Jul. 21st, 2008

kierthos: (Default)
The U.S. Attorney General wants Congress to explicitly declare war against a terrorist organization.

Now, ignoring the fact that this terrorist organization has no national boundaries, no capital, no standing army, no regular and consistent chain of command, and no means of declaring a surrender should we "win" this war, oh it's just a shitty idea. Now, it's supposed to be to "help prosecute" terrorist suspects because, you know, that pesky Supreme Court said the prisoners at Gitmo had rights.

Let me break this down.

Groups calling themselves part of Al-Qaeda operate in several countries. Some of them are actually part of Al-Qaeda. Some of them are just trading on the name. It's kind of like saying you're part of the Boston Celtics, when in reality, you're a really tall janitor who happens to mop out their locker room. Since there is no one country that anyone can point to on a map and say (without lying through their goddamned teeth) "Here is Al-Qaeda. All of it." declaring war on Al-Qaeda would only serve the purpose of letting an demonstrably incompetent and warmongering administration use that declaration as a pretext to invade any country.

Or, worse, declare martial law. (Okay, that's probably real far out there in tinfoil hat territory.)

Al-Qaeda does not have a standing army. Are there apparently a lot of people willing to join whatever terrorist cell in some claim to fame/blow up some Americans (or whoever just happens to be standing nearby)? Yes. But there's no uniforms, no standardized training (what would be the training for a suicide bomber anyway? "Press the button, Achmed, but NOT HERE, OH SHIT DUCK!"), and there's no standardized chain of command. I mean, in the U.S. Army, there's a chain of command. Generals order colonels, colonels order majors, majors yell at captains and lieutenants, and eventually someone gets the enlisted men to do whatever needed to be done, usually under the careful supervision of a sergeant. (The sergeant is mostly there to make sure the lieutenants don't try and help. You can't trust a lieutenant.)

But I digress.

Al-Qaeda doesn't have that. Oh sure, Osama Bin Laden is, in theory, heap big chief of it all. Except, of course, that he's in hiding (possibly dead), and it's a stone bitch, even in the modern age, to try and run a jihad when you can't step outside of a cave. Al-Qaeda is too loose of an organization to declare war on, because it's really impossible to tell who is Al-Qaeda and who isn't. I mean, fuck, did no one learn anything from Vietnam? Hey, indigenous people who don't wear uniforms and who could all, in theory, be the enemy.

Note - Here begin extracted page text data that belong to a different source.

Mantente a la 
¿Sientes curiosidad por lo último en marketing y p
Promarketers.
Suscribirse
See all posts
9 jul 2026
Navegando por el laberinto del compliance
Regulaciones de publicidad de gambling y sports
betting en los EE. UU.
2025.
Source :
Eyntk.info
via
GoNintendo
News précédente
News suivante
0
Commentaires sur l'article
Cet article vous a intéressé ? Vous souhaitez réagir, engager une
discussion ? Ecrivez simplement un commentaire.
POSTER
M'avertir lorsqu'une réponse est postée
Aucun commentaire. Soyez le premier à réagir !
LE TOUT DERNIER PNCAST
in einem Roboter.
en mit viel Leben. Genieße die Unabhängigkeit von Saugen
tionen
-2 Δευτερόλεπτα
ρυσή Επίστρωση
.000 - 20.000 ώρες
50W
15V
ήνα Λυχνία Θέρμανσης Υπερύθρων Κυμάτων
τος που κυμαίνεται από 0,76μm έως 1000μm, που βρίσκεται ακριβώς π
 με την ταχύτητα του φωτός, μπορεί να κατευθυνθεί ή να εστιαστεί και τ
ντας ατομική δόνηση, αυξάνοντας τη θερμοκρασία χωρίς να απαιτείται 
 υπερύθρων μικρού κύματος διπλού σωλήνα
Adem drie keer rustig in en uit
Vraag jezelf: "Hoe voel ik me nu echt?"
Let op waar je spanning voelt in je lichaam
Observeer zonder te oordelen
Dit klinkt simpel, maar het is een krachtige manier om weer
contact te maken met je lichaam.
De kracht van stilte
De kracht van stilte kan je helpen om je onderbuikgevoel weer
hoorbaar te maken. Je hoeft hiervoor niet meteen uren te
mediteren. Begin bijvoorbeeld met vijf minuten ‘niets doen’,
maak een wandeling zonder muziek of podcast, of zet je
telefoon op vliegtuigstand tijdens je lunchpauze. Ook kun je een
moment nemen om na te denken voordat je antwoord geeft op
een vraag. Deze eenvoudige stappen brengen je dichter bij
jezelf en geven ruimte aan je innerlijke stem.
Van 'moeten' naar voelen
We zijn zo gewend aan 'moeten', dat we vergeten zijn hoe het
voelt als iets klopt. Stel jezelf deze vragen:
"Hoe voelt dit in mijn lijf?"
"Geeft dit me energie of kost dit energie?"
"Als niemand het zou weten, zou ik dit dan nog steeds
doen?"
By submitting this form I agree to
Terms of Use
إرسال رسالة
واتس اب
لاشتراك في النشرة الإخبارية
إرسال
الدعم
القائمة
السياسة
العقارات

Yup, that's gonna be a reaaaaal easy conflict.

And because of the lack of this chain of command, because of this lack of structure, Al-Qaeda can't surrender. Not in the accepted way of their leaders waving a white flag, or calling a cease fire, or even shooting their own brains out in a bunker while the Russians advance. I mean, if some "Al-Qaeda" leader in Iraq surrenders his entire terrorist cell today, what does that mean for other "Al-Qaeda in Iraq"? Why, sweet fuck all.

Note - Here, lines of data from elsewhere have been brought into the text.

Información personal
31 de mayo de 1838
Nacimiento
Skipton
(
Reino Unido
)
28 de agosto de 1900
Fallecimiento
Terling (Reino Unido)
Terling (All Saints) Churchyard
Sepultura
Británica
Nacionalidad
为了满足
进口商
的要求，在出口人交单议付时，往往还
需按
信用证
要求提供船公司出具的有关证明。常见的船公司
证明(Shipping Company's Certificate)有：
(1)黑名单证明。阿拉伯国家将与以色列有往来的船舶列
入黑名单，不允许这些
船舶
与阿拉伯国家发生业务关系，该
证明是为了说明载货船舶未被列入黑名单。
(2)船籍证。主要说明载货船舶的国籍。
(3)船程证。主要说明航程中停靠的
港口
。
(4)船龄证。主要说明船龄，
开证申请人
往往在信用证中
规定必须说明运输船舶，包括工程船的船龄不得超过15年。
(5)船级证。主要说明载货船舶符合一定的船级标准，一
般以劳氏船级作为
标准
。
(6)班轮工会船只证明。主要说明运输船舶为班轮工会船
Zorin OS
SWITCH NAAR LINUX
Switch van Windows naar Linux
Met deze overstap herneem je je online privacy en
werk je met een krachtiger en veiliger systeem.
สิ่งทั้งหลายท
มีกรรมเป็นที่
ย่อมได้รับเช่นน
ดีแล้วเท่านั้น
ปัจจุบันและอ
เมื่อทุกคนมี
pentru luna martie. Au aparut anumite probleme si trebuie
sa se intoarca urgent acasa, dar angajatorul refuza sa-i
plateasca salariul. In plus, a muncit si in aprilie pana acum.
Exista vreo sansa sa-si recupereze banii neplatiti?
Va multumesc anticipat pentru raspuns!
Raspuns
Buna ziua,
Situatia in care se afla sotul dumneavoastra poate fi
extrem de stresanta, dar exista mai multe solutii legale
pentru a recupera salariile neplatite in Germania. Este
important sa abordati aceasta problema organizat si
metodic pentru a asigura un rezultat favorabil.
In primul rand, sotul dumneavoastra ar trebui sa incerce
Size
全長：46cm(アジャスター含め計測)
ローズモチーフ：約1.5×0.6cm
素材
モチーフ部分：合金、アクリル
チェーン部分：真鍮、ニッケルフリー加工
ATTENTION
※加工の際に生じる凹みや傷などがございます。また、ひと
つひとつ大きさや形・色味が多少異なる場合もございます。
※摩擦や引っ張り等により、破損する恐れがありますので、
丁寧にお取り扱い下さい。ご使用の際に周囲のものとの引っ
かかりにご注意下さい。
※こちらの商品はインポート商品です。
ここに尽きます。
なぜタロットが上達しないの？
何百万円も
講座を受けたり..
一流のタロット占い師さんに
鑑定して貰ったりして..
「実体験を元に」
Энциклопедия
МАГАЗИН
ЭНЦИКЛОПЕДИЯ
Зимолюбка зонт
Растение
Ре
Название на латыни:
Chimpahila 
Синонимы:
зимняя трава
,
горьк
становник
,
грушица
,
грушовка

But hey, let's say, for sake of arguement, that it's only going to be used against those guys what are being held down in Gitmo. Hasn't the Supreme Court made it clear already (a couple of times, actually) what the legal process should be? Shouldn't the Bush administration have gotten the idea that at this point, they need to stop trying to do an end-run around the Constitution?

You'd think that, but you'd be wrong.